Volutamente, in questi giorni, non ho affrontato il tema della maxi-squalifica comminata dal Tribunale Nazionale Anti-Doping a Niccolò Mornati. Trattare questa delicatissima materia è già difficile di suo, figurarsi in un caso come questo dove in mezzo non c’è soltanto un canottiere di successo ma anche una persona con cui, negli ultimi 10 anni, ho sempre avuto il piacere di confrontarmi apertamente, pure di scontrarmi energicamente su fatti in cui le nostre opinioni divergevano per poi riconciliarci in nome proprio della franchezza che ha caratterizzato il nostro rapporto.
Nel pieno rispetto che ho nei riguardi di chi segue questo blog quotidianamente, mi sembra però giusto discutere il tema, anche alla luce della ricostruzione della vicenda da parte di Niccolò, oggi presente sulle pagine della Gazzetta dello Sport.

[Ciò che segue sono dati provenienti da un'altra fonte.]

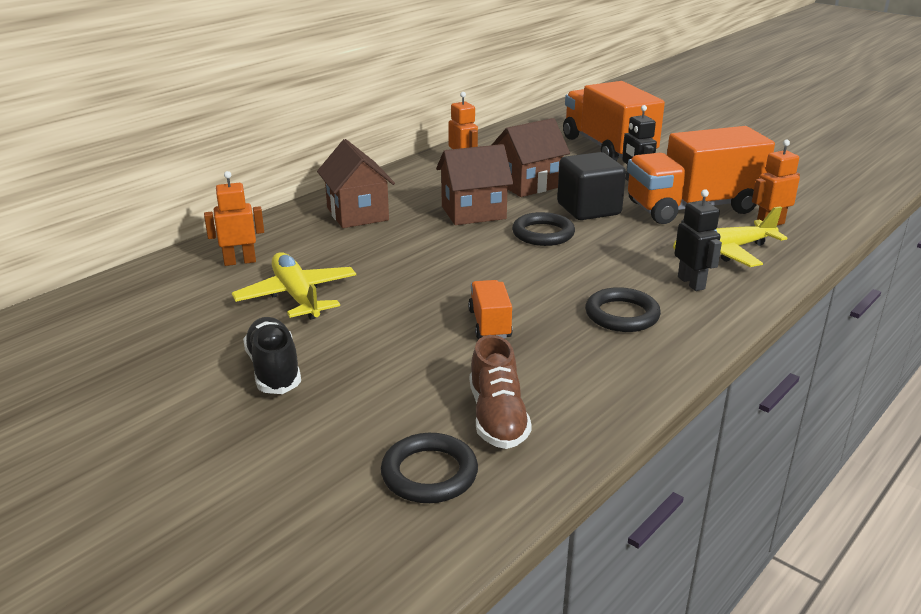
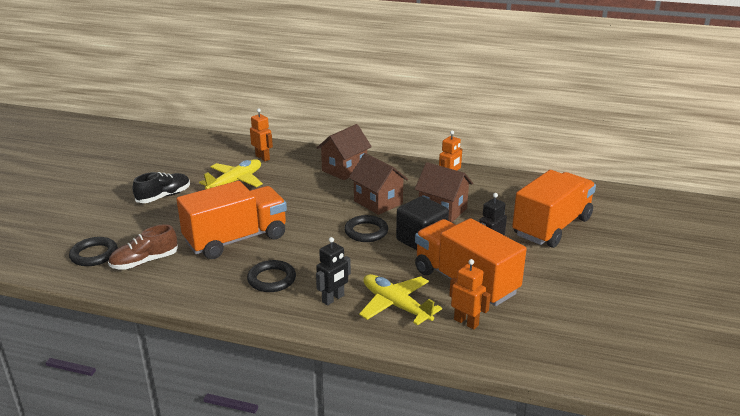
camera: 65 degrees right, 0 degrees up
orange truck [468,280,513,339] -> orange truck [176,181,287,259], size x2.22

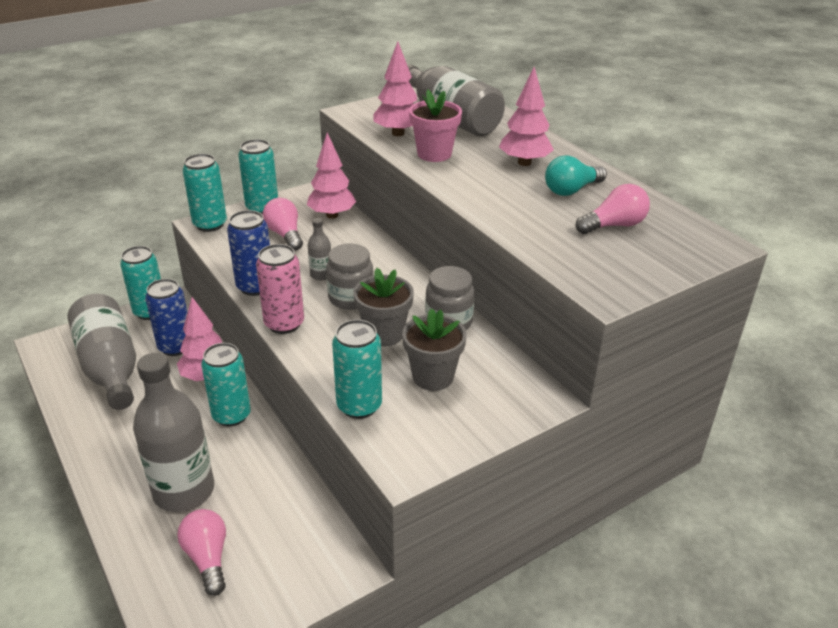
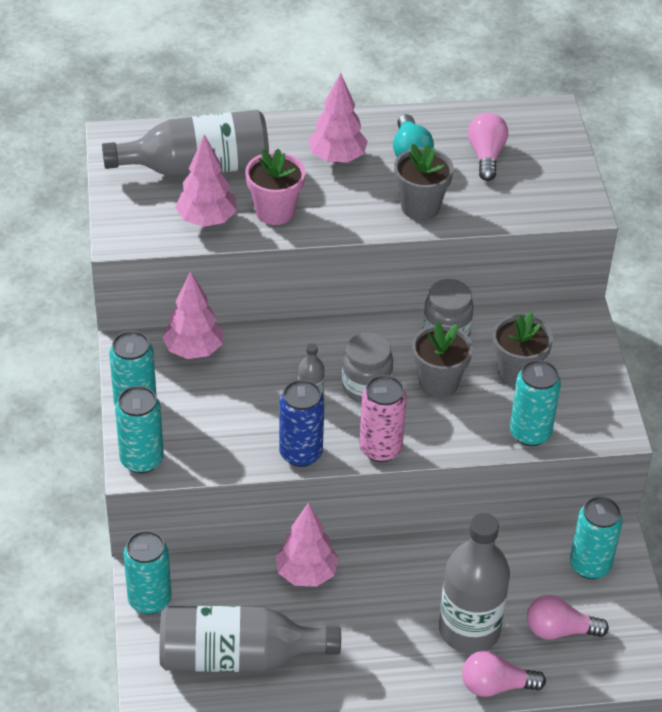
camera: 65 degrees left, 10 degrees up
blue can [145,279,187,356] -> none
turquoise can [201,343,251,426] -> turquoise can moved to [570,497,623,579]
pink light bulb [263,198,303,251] -> pink light bulb moved to [462,651,546,697]
none -> grey flower pot [394,144,454,220]

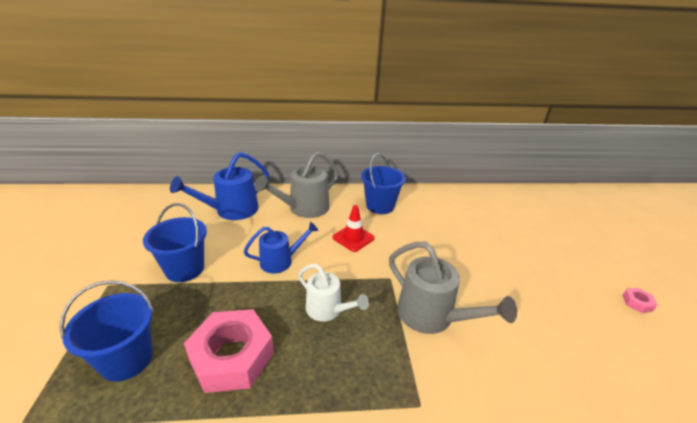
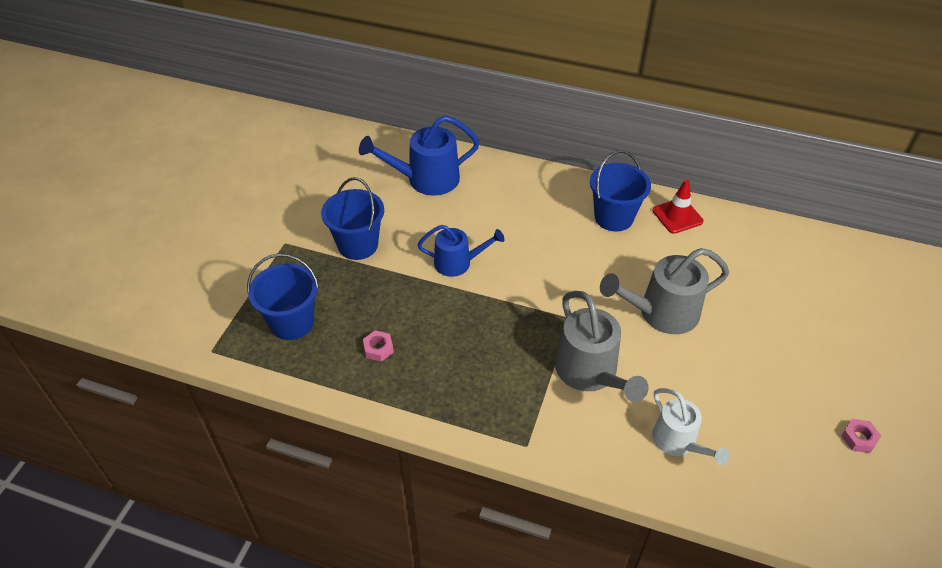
camera: 25 degrees right, 15 degrees up
pink nut [184,309,274,393] -> pink nut [363,330,394,362], size x0.40
grey watering can [255,151,339,218] -> grey watering can moved to [600,248,729,334]
white watering can [298,264,369,322] -> white watering can moved to [652,388,729,465]
red traffic cone [332,205,375,252] -> red traffic cone moved to [653,180,703,234]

Non voglio parlare di accanimento, né di capro espiatorio o vittima sacrificale per far vedere che la macchina Anti-Doping funziona alla perfezione. E’ vero che non conosciamo, nella loro interezza, i fatti, è vero che la fiducia riposta nella versione di Mornati potrebbe sbilanciare l’ago della bilancia dell’obiettività verso il “nostro” ma 4 anni di squalifica rappresentano, comunque, qualcosa di inaccettabile, incredibile e indigeribile. Non solo per lui ma anche per noi. Già, perché è sostanzialmente la stessa pena comminata, poco prima di Londra 2012, ad Alex Schwazer. La differenza tra il canottiere di Mandello del Lario e il marciatore altoatesino è, nonostante diversi quotidiani abbiano messo in parallelo questo due storie, abissale. A cominciare dalla sostanza dei fatti, le piccole (irrilevanti?) quantità di anastrozolo da una parte e l’EPO addirittura personalmente acquistato in Turchia dall’altra, e poi per proseguire con la diversità dei comportamenti prima del giudizio: il doloroso silenzio di Niccolò, le patetiche commediole di Schwazer.
Il generoso impegno ed il sudore che questo ragazzo, oggi uomo, ha profuso in ogni settore della sua vita, dallo sport al lavoro passando per gli studi, stonano decisamente con la presunta volontà di raggiungere il risultato attraverso una scorciatoia. L’orientamento personale è sempre sull’incidente involontario anche perché, ben conoscendone l’integrità e la forza morale, risulta impossibile anche pensare a un’eventuale debolezza. E’, per CanottaggioMania, sempre moralmente innocente. Restiamo orientati sulla linea dell’incidente.
Esiste, però, anche una questione riguardante il nostro mondo e qui, effettivamente, è possibile nutrire un dubbio. In questi giorni, Mornati ha ricevuto la solidarietà di moltissimi amici, parte dei quali canottieri. Pochi comunque, a mio avviso, in rapporto a quel che egli rappresenta ed ha rappresentato per il nostro Sport. Piuttosto eloquente il silenzio della nostra Federazione che nemmeno ha dato la notizia della sua squalifica. Allora ci chiediamo se è un caso oppure esiste un collegamento tra questi fatti e la dichiarazione rilasciata alla Gazzetta dello Sport, secondo cui, pur non facendo parte delle argomentazioni della Difesa, Niccolò non esclude il dolo della contaminazione dell’integratore perché “Fai i ritiri con 40 persone, lasci incustodite le tue cose per ore, ti allontani fisicamente dalla zona dell’albergo, in luoghi dove non ci sono telecamere. E viviamo in un ambiente molto competitivo”?
In conclusione, d’accordo, ora c’è il macigno, un’amara sentenza da rispettare, ma anche la possibilità di sollevarlo attraverso la leva dell’appello. Caro Niccolò, la tromba d’arrivo non è ancora suonata: siamo ai 1000 metri della gara più difficile della tua vita, quella della dignità personale, e speriamo tu possa alzare le braccia al cielo al termine delle boette rosse.